What to produce.
In the material below, find each line that contains the word "Table" and copy it.

Supplied information.
****************

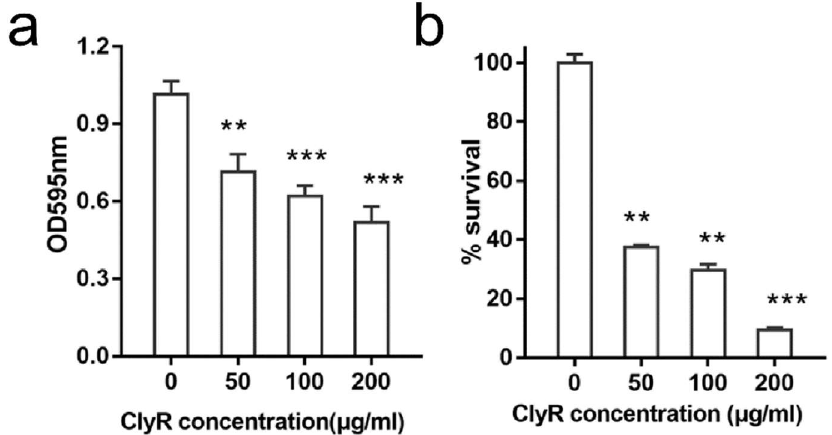
Figure 3. High activity of ClyR against E. faecalis biofilm. ( a ) Crystal violet staining analysis of E.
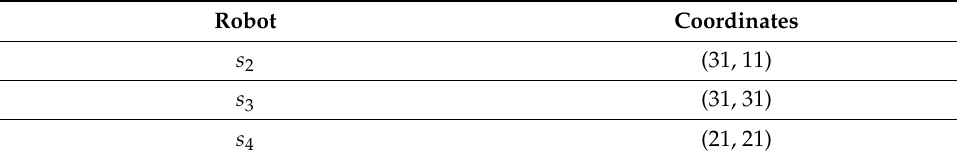
Table 6. Coordinates of idle and available charging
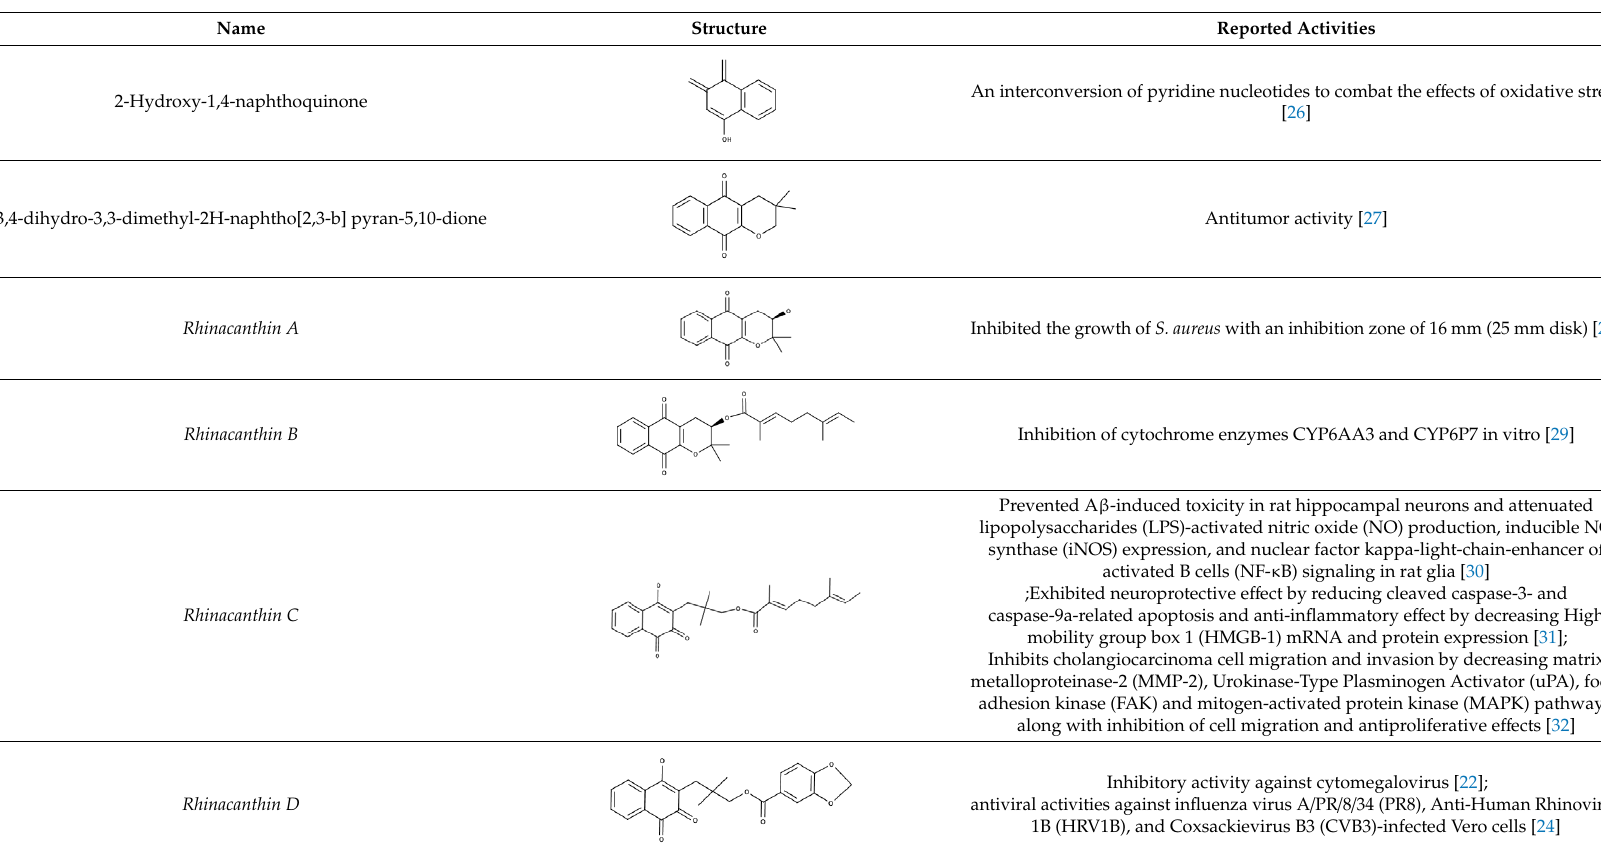
Table 2. Structures and activities of compounds found specifically in Rhinacanthus nasutus extracts.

****************

Task answer.
Table 6. Coordinates of idle and available charging
Table 2. Structures and activities of compounds found specifically in Rhinacanthus nasutus extracts.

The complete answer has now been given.